-- Quoted passage --
# # #

The accepted solution is, unfortunately, wrong. It is right as far as it says,
Kill the connection with lock
This is indeed (almost surely; see below) what to do. But then it suggests,
Kill 1398
…and 1398 is not the connection with the lock. How could it be? 1398 is the connection waiting for the lock. This means it does not yet have the lock, and therefore, killing it avails nothing. The process holding the lock will still hold the lock, and the next thread trying to do something will therefore also stall and enter “Waiting for metadata lock” in due order.
You have no guarantee that the processes “waiting for metadata lock” (WFML) won’t also block, but you can be certain that killing only WFML processes will achieve exactly nothing.
The real cause is that another process is holding the lock, and more importantly, SHOW FULL PROCESSLIST
will not tell you directly which it is.
The one thing you can be sure of, it is none of the processes labeled “Waiting for metadata lock”. Those are, so to speak, the victims.
SHOW FULL PROCESSLIST
WILL tell you if the process is doing something, yes. Usually it works. Here, the process holding the lock is doing nothing, and hides among other threads also doing nothing and reported as ‘Sleeping’.
If SHOW FULL PROCESSLIST
shows you a process running a DML, or in “Sending data” status, well then, that is almost certainly the culprit. The other processes are waiting for it to release the locks (they can be implicit locks; the process need not have issued a LOCK TABLE at all, that actually would lock in a different way). But a process can be holding a lock while it’s doing nothing, and is duly marked as “Sleep”.
In the OP’s case the culprit is almost certainly process 1396, which started before process 1398 and is now in Sleep
state, and has been for 46 seconds. Since 1396 clearly did all that it needed to do (as proved by the fact that it is now sleeping, and has done so for 46 seconds, as far as MySQL is concerned), no thread having gone to sleep before it could have held a lock and be still holding it (or 1396 would also have stalled).

# # #

-- Available records --
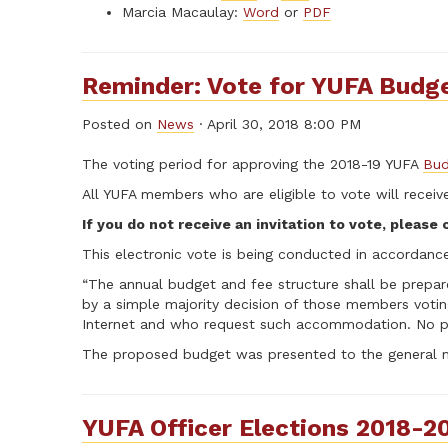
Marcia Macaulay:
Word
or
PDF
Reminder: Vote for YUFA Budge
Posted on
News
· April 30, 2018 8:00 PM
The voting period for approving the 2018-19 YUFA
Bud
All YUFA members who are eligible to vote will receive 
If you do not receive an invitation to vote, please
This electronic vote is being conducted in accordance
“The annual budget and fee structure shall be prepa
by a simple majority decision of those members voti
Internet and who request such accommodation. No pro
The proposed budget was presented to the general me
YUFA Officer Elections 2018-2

# # #

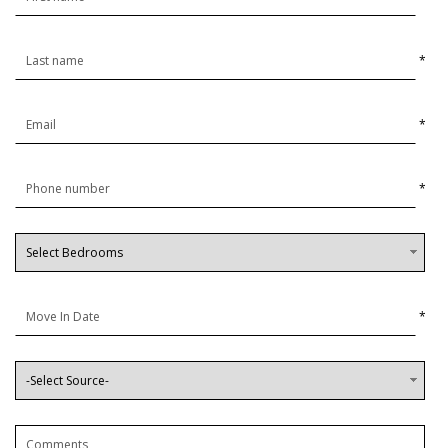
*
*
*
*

# # #

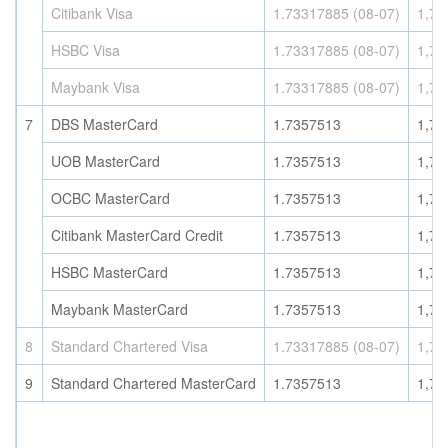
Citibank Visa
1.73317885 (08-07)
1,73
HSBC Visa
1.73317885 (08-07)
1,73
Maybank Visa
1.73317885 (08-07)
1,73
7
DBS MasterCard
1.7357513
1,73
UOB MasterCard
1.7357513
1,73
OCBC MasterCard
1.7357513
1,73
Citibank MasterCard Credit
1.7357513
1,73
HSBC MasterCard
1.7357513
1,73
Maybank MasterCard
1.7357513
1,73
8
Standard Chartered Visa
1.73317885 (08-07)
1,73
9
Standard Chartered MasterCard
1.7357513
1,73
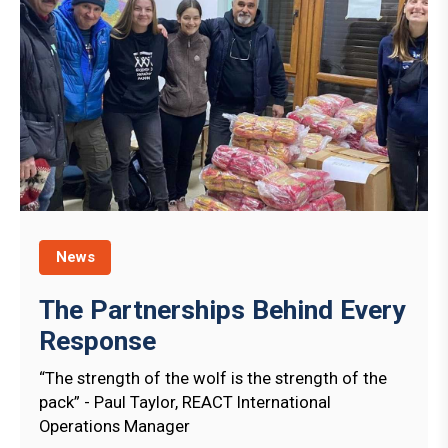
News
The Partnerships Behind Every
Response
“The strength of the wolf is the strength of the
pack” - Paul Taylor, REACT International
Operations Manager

# # #

-- What this exercise asks --
1. Reproduce the passage of the answer about MySQL metadata locks, starting with "If SHOW FULL" and going on through "also have stalled).".
2. Present the lines of the records as a numbered list, starting with the line with "Citibank Visa" and going on through the line with "Operations Manager", without blank lines and without the pictures.

-- Exercise responses --
1.
If SHOW FULL PROCESSLIST
shows you a process running a DML, or in “Sending data” status, well then, that is almost certainly the culprit. The other processes are waiting for it to release the locks (they can be implicit locks; the process need not have issued a LOCK TABLE at all, that actually would lock in a different way). But a process can be holding a lock while it’s doing nothing, and is duly marked as “Sleep”.
In the OP’s case the culprit is almost certainly process 1396, which started before process 1398 and is now in Sleep
state, and has been for 46 seconds. Since 1396 clearly did all that it needed to do (as proved by the fact that it is now sleeping, and has done so for 46 seconds, as far as MySQL is concerned), no thread having gone to sleep before it could have held a lock and be still holding it (or 1396 would also have stalled).

2.
1. Citibank Visa
2. 1.73317885 (08-07)
3. 1,73
4. HSBC Visa
5. 1.73317885 (08-07)
6. 1,73
7. Maybank Visa
8. 1.73317885 (08-07)
9. 1,73
10. 7
11. DBS MasterCard
12. 1.7357513
13. 1,73
14. UOB MasterCard
15. 1.7357513
16. 1,73
17. OCBC MasterCard
18. 1.7357513
19. 1,73
20. Citibank MasterCard Credit
21. 1.7357513
22. 1,73
23. HSBC MasterCard
24. 1.7357513
25. 1,73
26. Maybank MasterCard
27. 1.7357513
28. 1,73
29. 8
30. Standard Chartered Visa
31. 1.73317885 (08-07)
32. 1,73
33. 9
34. Standard Chartered MasterCard
35. 1.7357513
36. 1,73
37. News
38. The Partnerships Behind Every
39. Response
40. “The strength of the wolf is the strength of the
41. pack” - Paul Taylor, REACT International
42. Operations Manager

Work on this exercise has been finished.